On Thu, Feb 4, 2010 at 5:14 AM, John Hughes <john@calva.com> wrote:
In order to do filesystem failover we need to mount filesystems with the
"chard" flag, which ensures that on failover the backup node sees the
same filesystem state as the last one the primary node saw.  This is
necessary to avoid programs running on nodes other than the one that
crashed seeing unexpected filesystem changes during the failover.

As I understand it on Linux the chard flag effectively changes all
writes into synchronous writes.  Is this correct?

Incorrect.  After reviewing OpenSSI code the chard flag does not change how writes are done in Linux.  It is up to the user space programs to include the O_SYNC flag with the file descriptor to specify this behavior.

We probably made an incorrect assumption about CFS based on our experience with the older releases.

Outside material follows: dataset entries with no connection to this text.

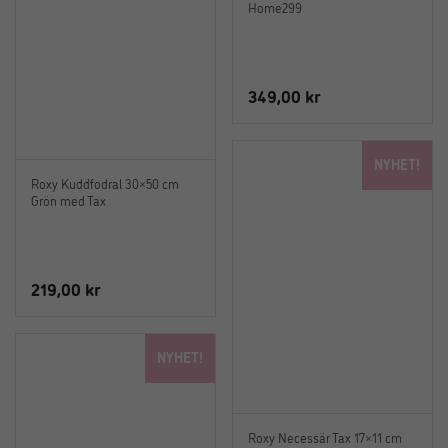
Home299
349,00
kr
NYHET!
Roxy Kuddfodral 30×50 cm
Grön med Tax
219,00
kr
NYHET!
Roxy Necessär Tax 17×11 cm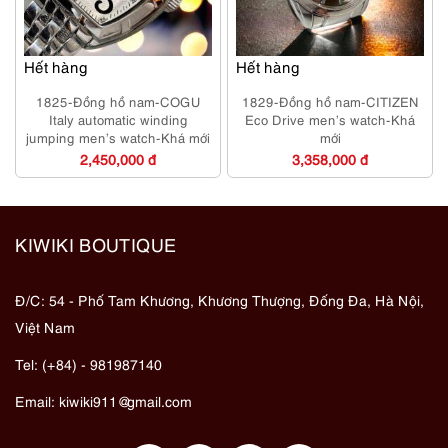
Hết hàng
Hết hàng
1825-Đồng hồ nam-COGU
1829-Đồng hồ nam-CITIZEN
Italy automatic winding
Eco Drive men’s watch-Khá
jumping men’s watch-Khá mới
mới
2,450,000 đ
3,358,000 đ
KIWIKI BOUTIQUE
Đ/C: 54 - Phố Tam Khương, Khương Thượng, Đống Đa, Hà Nội,
Việt Nam
Tel: (+84) - 981987140
Email:
kiwiki911@gmail.com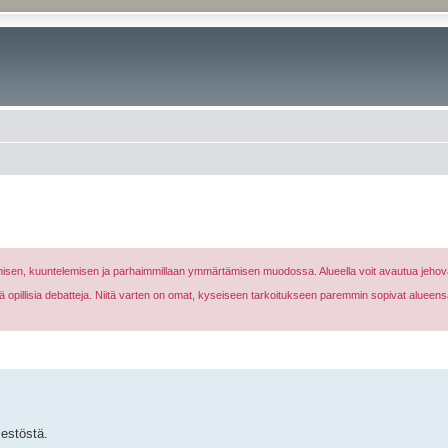
nomisen, kuuntelemisen ja parhaimmillaan ymmärtämisen muodossa. Alueella voit avautua jehova
eikä opillisia debatteja. Niitä varten on omat, kyseiseen tarkoitukseen paremmin sopivat alueens
jestöstä.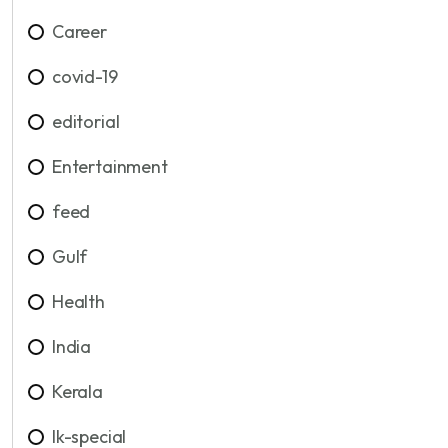
Career
covid-19
editorial
Entertainment
feed
Gulf
Health
India
Kerala
lk-special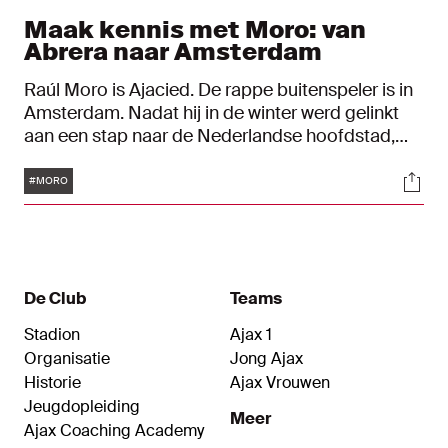
Maak kennis met Moro: van
Abrera naar Amsterdam
Raúl Moro is Ajacied. De rappe buitenspeler is in
Amsterdam. Nadat hij in de winter werd gelinkt
aan een stap naar de Nederlandse hoofdstad,
kwam het dinsdag volledig rond. Maar wie is
Tags
Soci
Moro? En wat is zijn kwaliteit?
#MORO
De Club
Teams
Stadion
Ajax 1
Organisatie
Jong Ajax
Historie
Ajax Vrouwen
Jeugdopleiding
Meer
Ajax Coaching Academy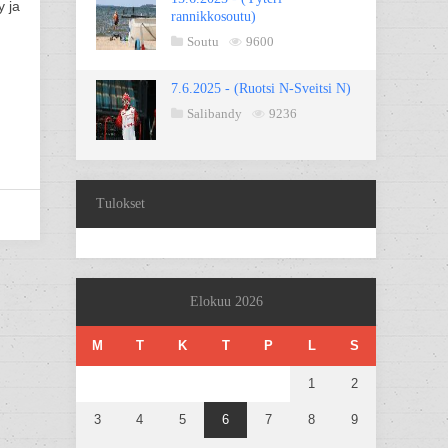
y ja
rannikkosoutu)
Soutu
9600
7.6.2025 - (Ruotsi N-Sveitsi N)
Salibandy
9236
Tulokset
Elokuu 2026
M
T
K
T
P
L
S
1
2
3
4
5
6
7
8
9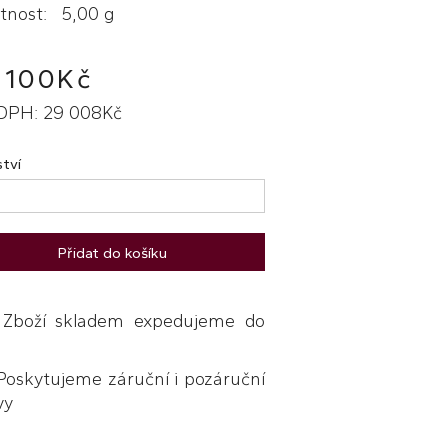
nost: 5,00 g
 100Kč
DPH: 29 008Kč
tví
Přidat do košíku
boží skladem expedujeme do
skytujeme záruční i pozáruční
vy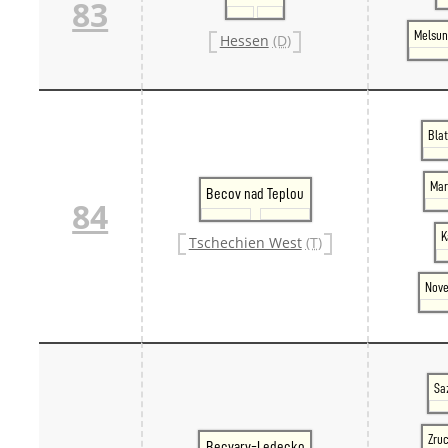
83
Melsun
Hessen
(D)
Blat
Mar
Becov nad Teplou
84
K
Tschechien West
(T)
Nove
Sa
Zru
Becvary-Ledecko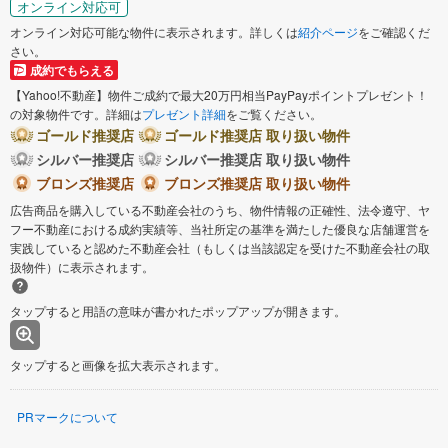
オンライン対応可
オンライン対応可能な物件に表示されます。詳しくは
紹介ページ
をご確認くだ
さい。
成約でもらえる
【Yahoo!不動産】物件ご成約で最大20万円相当PayPayポイントプレゼント！
の対象物件です。詳細は
プレゼント詳細
をご覧ください。
ゴールド推奨店
ゴールド推奨店 取り扱い物件
シルバー推奨店
シルバー推奨店 取り扱い物件
ブロンズ推奨店
ブロンズ推奨店 取り扱い物件
広告商品を購入している不動産会社のうち、物件情報の正確性、法令遵守、ヤ
フー不動産における成約実績等、当社所定の基準を満たした優良な店舗運営を
実践していると認めた不動産会社（もしくは当該認定を受けた不動産会社の取
扱物件）に表示されます。
タップすると用語の意味が書かれたポップアップが開きます。
タップすると画像を拡大表示されます。
PRマークについて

While looking over the code I believe I found a bug that explains why chard mounts sometimes seem slower.  For csoft mounts there is a bug where dirty pages in the backing filesystem is not flushed during fsync syscall.  So depending on various factors it could be a while until these dirty pages get flushed to disk.

What effect would the "data=journal" ext3 mount option have?  In fact,
isn't it needed?

With the exception of cached data the surviving CFS nodes will see the state of the backing filesystem after journal recovery.  So the answer depends on what you want.
As I remember the UnixWare cfs implementation would attempt to reduce
the performance loss of "char" mounts by checkpointing writes to the
filesystem backup node rather than forcing them to disk.

Maybe we could obtain the same effect by writing our own version of the
Linux "jbd" (Journaling block device, http://kerneltrap.org/node/6741)
which would checkpoint stuff to another node, instead of to disk.  (We'd
still need to force real user requested sync data to disk though.)

Or maybe this is all nonsense.

Maybe similar results can be achieved with battery backed cache and DRBD.